Xian - Smog, Fog, Mist and Mystery
from: room 588 May First Hotel, Xi'an. Shaanxi Province.
Xian is more like the Chinese city I had pictured in my mind. Beijing, for all it's qualities, cannot compete with and evening stroll through Xian for mystery or romance. Perhaps it was just my mood, but this evening as Julie and I walked home from our visit to Dayan Ta (Big Goose) Pagoda, where Monks and pilgrims offering incense ignored the German coach tourists taking their pictures, it seemed we had crossed into a blend of post-apocalyptic thriller and an old set-piece drama.

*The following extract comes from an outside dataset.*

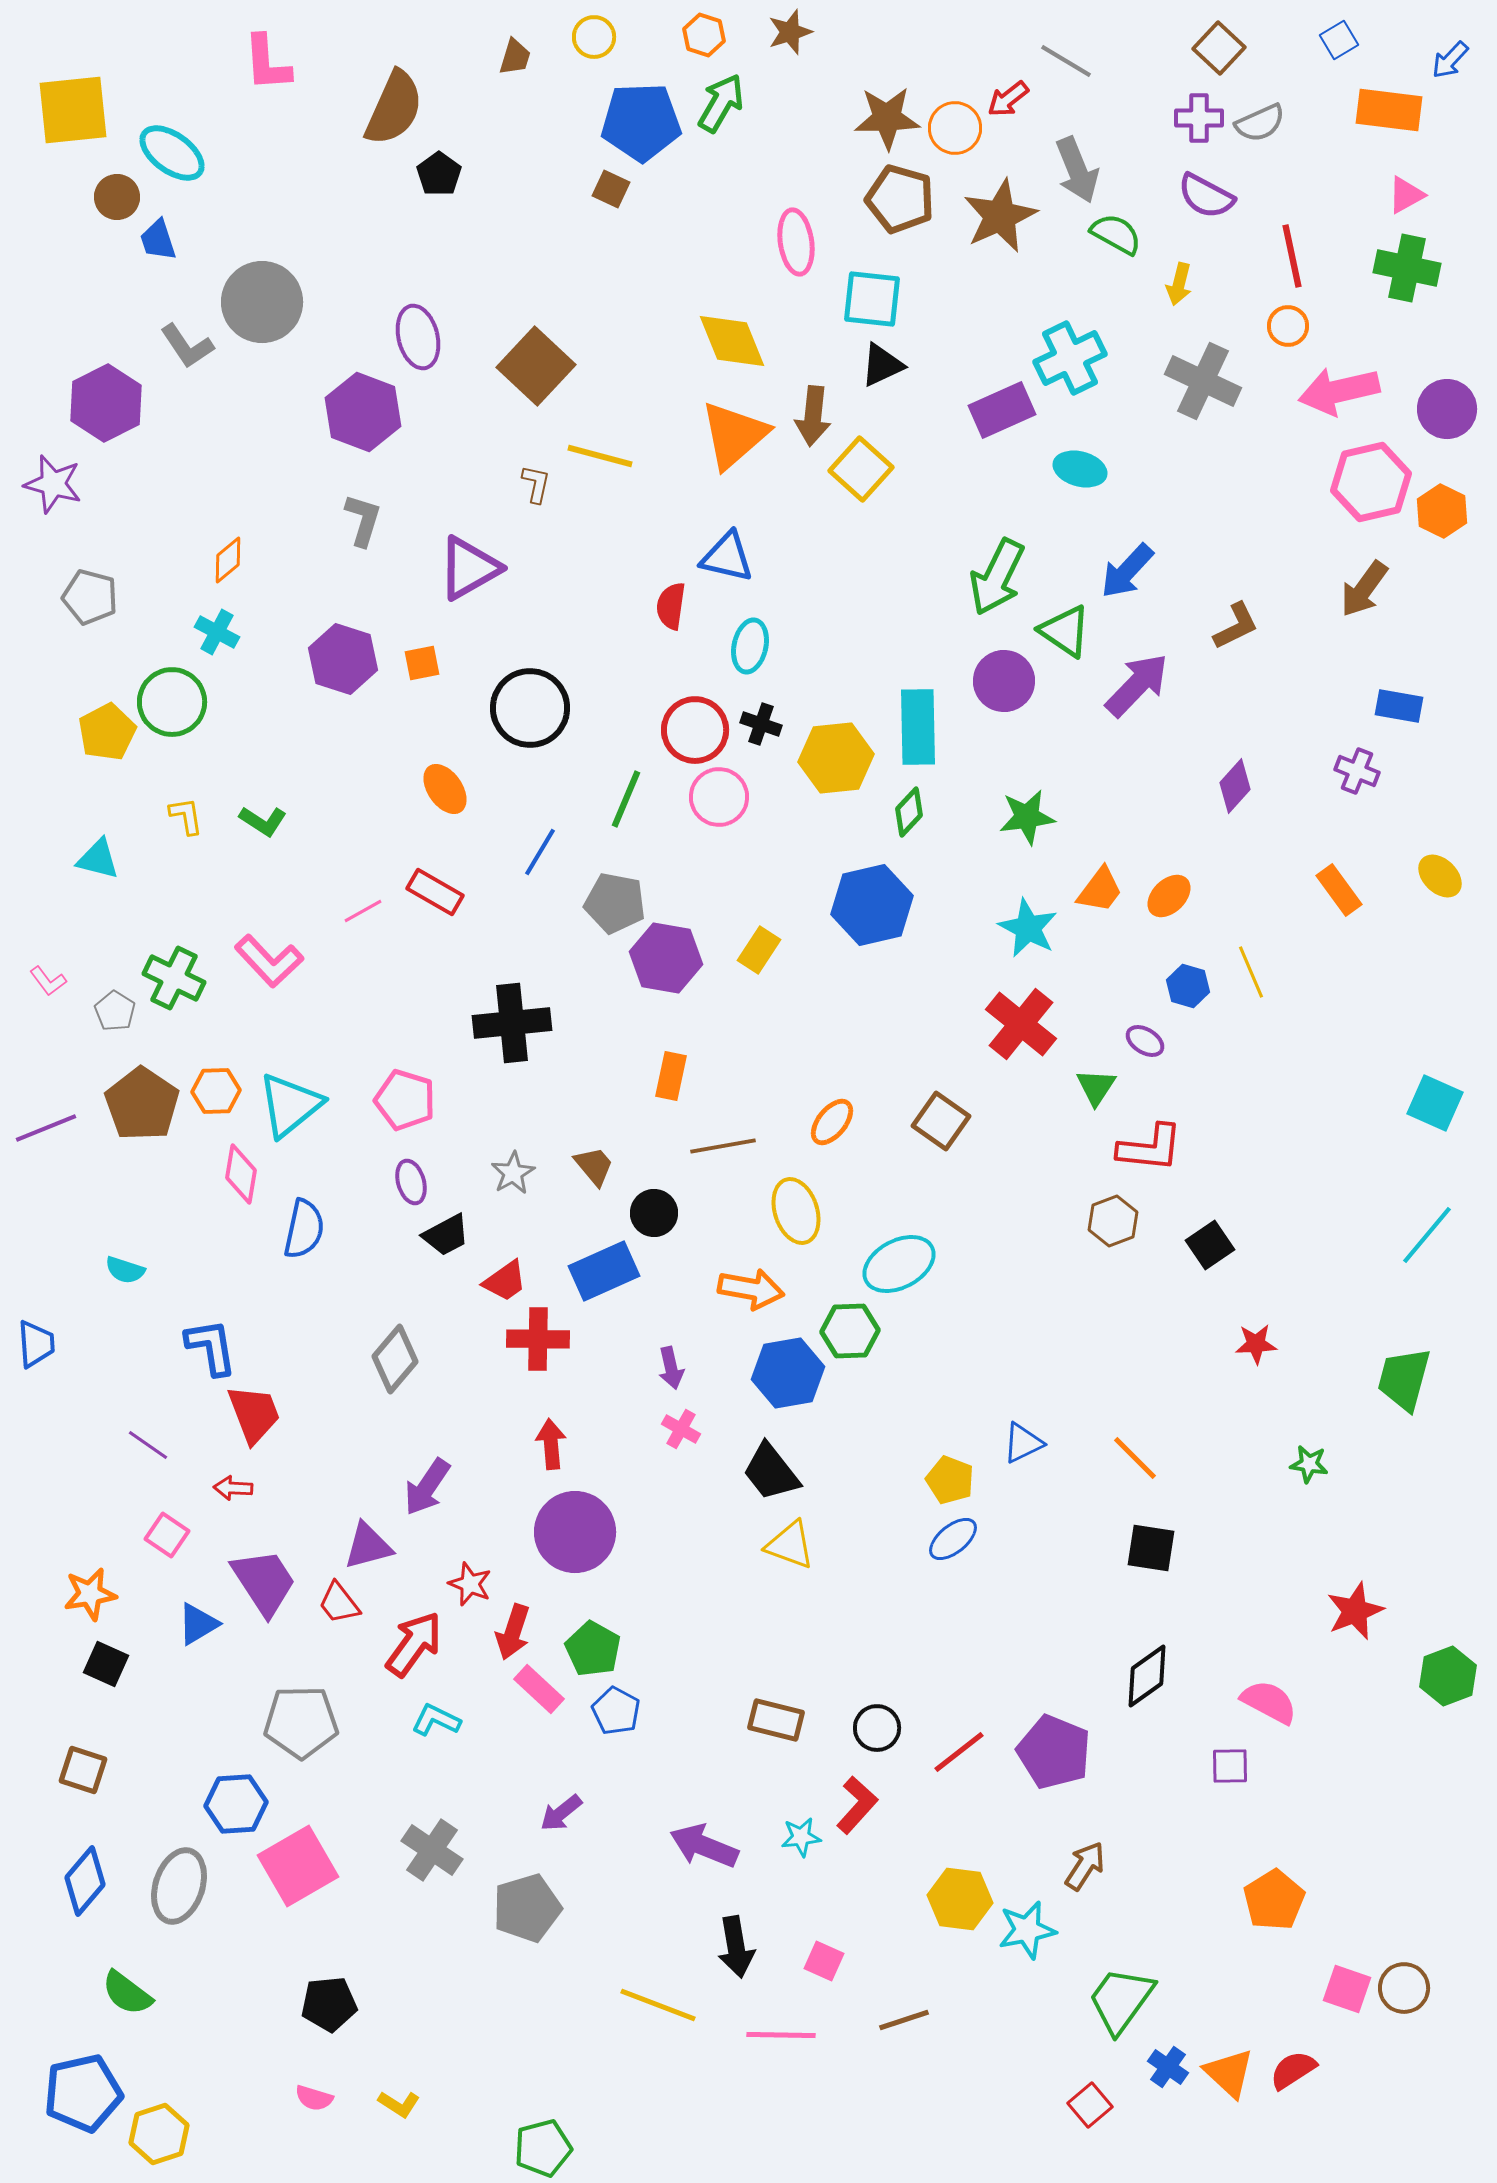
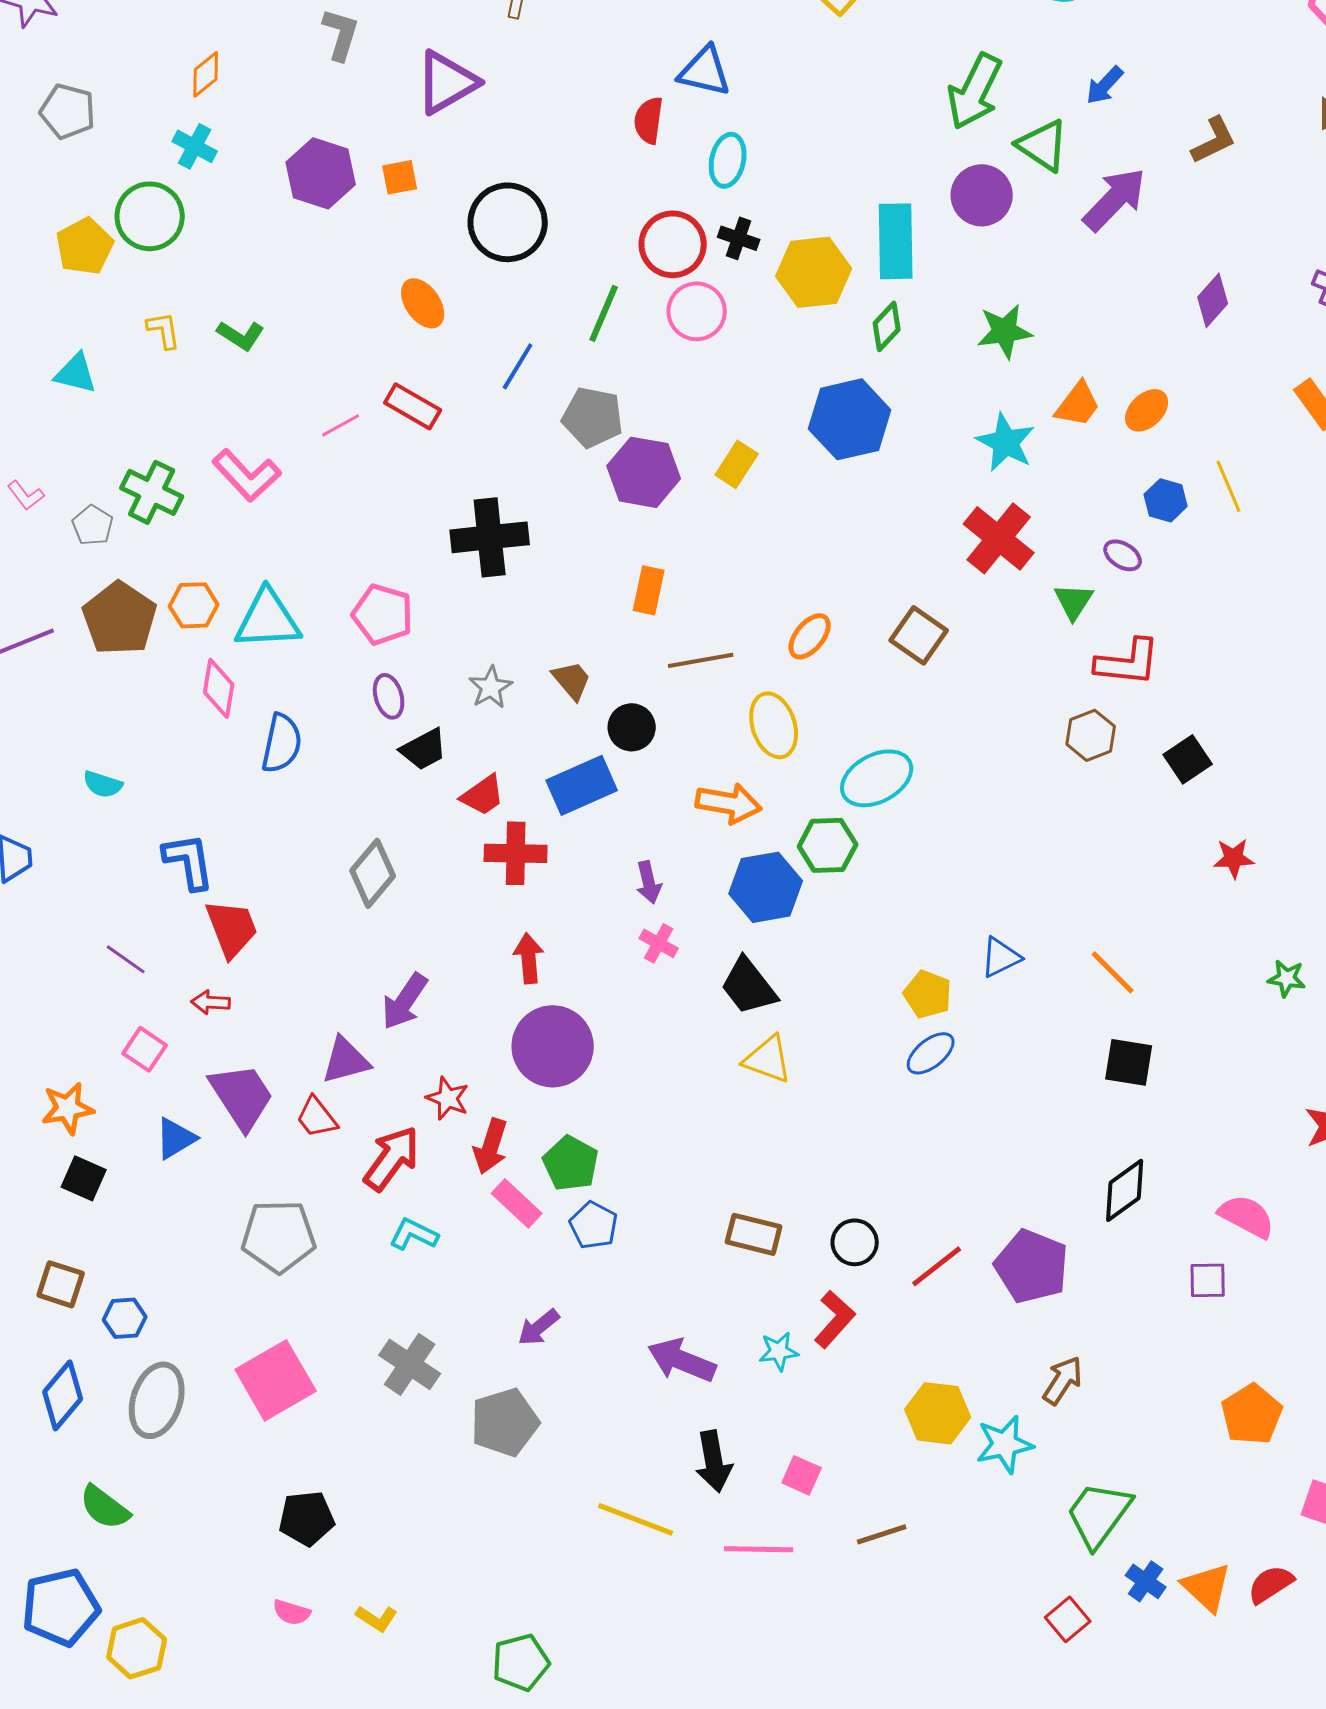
blue arrow: (1127, 571) -> (1105, 85), size x0.7
cyan triangle: (290, 1105) -> (268, 619), turned 36
blue hexagon: (236, 1804) -> (125, 1318), moved, size x0.7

The backdrop was the gray and misty evening sky that was attempting to muster drizzle. As dusk approached and the majority of rush hour cars went home (having deposited a satisfactory amount of their blue fumes into the already pasty sky), the street vendors began preparing for the evenings' business. Great metal Wok-shaped pots filled with water were being brought to roiling boils perched atop rusty cans cut so flames could escape up and out to surround the vat above. In the increasing gloom these enticing points of bright warmth betrayed their accompanying smoke with halos of light and watery eyed coughing cooks.
Through this enveloping cloud of diesel fumes, drizzle, smoke and twilight haze, the remaining cars slalom with cyclists, mopeds, rickshaws and pedestrians with and without carts. This mass is performing the ballet of Chinese traffic rule number one - move in a bold and determined manner without regard to anything but the game of chicken you are constantly engaged in. If you judge the resolve of your opponent incorrectly, the resulting accident will be the fault of that person with lesser success persuading the inevitable jury of passersby that the other was responsible. Not speaking Chinese is a distinct disadvantage in this situation. All this takes place on an avenue under heavy construction and filled with thick dust,deafening machinery and yelling workers.
Eventually the old city walls of this once imperial capital solidify out of the mist and we pass into the ancient center of town where things are gloomier, busier and louder. The choking air and blaring parade is compressed further by the narrow streets flanked on either side by numerous establishments selling exactly the same thing - this street men's dress pants, this one funeral wreaths, over here everyone sells televisions. Punctuating these districts are always the kiosks selling cigarettes and bottled drinks. Soon we have entered the Muslim quarter and the smells interlacing the car exhaust and coal smoke are of vinegar, steaming dumplings and spiced lamb skewers cooking over little charcoal grills. Megaphones roar from stores, neon signs flash their colors into the smoke, empty taxis honk to get our attention and shopkeepers shout out 'hallo!' to do the same. That or keep their glowing faces glued to the t.vs behind their counters. Old men in Mao suits, women in traditional Muslim headgear and children in Mickey Mouse sweaters all glance, stare, giggle or ignore us as we pass by. Eventually though, the drizzle starts to turn the fine dust on the paving stones to a thin layer of slippery mud. We turn and head 'home'.
We do so with regret as every dark alley echoes with exotic voices and invites exploration. Each straight street fades out of sight in the smoke and begs to be walked just a little further. I am happy though - Xian is more like the China I had pictured in my mind and now I have the burning eyes and wet cough to prove it.